What's the problem with Bitcoin?
But why could Bitcoin lose its value in the next decade? Luigi and Gene address some points, such as the lack of a global institution to monitor transactions and ensure payments, generating more confidence in the market. Another point is the fluctuations to which these currencies are exposed. #MicroStrategyAcquiresBTC
“The problem with all cryptocurrencies is that in order to create a trustless system, you basically limit the supply. And when you limit the supply, the price is driven only by demand. When demand fluctuates, prices fluctuate wildly. And because they fluctuate wildly, nobody wants to use it as a currency. And that’s why the movement, especially with Bitcoin, is to say that it’s not a currency, it’s digital gold,” Luigi explains.#MicroStrategyAcquiresBTC
At this point, Gene resorts to the subjective theory of value, which determines that the value of a product is decided by how scarce or useful it is to the individual. “It is only digital gold if it has a use. If it has no use, it is just paper. In this case, it is not even paper. It is nothing,” says the economist, who adds: “That is what the old theory says.”
Luigi points out that, throughout history, several abstract currencies have been created to represent the value of something, and that they do not necessarily have a use value. The discussion reaches stablecoins, which Gene acknowledges makes sense, given their real value, but asks: “But if you replace the dollar on the blockchain with a dollar-backed stablecoin, why not just use dollars? I mean, what problem are you solving there?”
“I actually think you’re solving a huge problem in making sure that you can transact regardless of what the government decides to do,” Luigi argues, citing a case where protesters in Ottawa, Canada, were prevented from receiving money from supporters during the pandemic because they were protesting against the government.
With blockchain and cryptocurrencies, banks lose power, says the economist, which can be both positive and negative from a social point of view. This facilitates, for example, crimes such as currency evasion.
Finally, Gene Fama is asked about what the government should do about cryptocurrencies, whether this market should be regulated or whether the free market theory still applies in this case. The economist considers that, if there is, in fact, a bubble, crypto investors who lose their money when the bubble bursts will end up turning to the government to avoid bankruptcy.

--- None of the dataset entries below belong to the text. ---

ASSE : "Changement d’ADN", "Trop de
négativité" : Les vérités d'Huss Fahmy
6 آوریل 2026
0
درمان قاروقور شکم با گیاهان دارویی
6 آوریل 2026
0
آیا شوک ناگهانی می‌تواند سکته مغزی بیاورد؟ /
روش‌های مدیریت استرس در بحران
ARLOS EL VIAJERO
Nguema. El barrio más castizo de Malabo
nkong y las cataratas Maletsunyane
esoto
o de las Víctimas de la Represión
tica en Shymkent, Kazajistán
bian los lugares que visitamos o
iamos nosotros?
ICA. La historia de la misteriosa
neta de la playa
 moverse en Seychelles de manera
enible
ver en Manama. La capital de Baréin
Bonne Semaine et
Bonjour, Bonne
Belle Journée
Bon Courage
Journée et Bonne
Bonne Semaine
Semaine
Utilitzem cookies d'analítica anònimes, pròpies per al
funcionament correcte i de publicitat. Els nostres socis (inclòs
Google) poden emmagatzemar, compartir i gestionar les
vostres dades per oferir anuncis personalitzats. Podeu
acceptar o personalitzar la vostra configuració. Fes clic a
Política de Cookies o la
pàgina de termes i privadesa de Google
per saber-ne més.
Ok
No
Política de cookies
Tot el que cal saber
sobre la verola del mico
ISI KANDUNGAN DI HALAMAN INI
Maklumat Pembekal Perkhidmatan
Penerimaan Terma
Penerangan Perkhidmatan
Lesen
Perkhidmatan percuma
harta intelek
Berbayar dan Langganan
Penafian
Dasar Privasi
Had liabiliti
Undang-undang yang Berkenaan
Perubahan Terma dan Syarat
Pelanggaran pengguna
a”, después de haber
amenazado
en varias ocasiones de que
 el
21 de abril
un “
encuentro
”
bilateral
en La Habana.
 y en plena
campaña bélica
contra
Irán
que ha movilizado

“So if you’re a libertarian, like I am, you say the government should never do anything. But if the government is going to do something after the fact, then you have to work backwards and decide what you’re going to do before the fact to minimize the cost of doing it. And I don’t know what that is at this point. Does that mean you should start imposing rules on Bitcoin and how it’s traded? Maybe that’s the direction you’re going to have to go,” he says.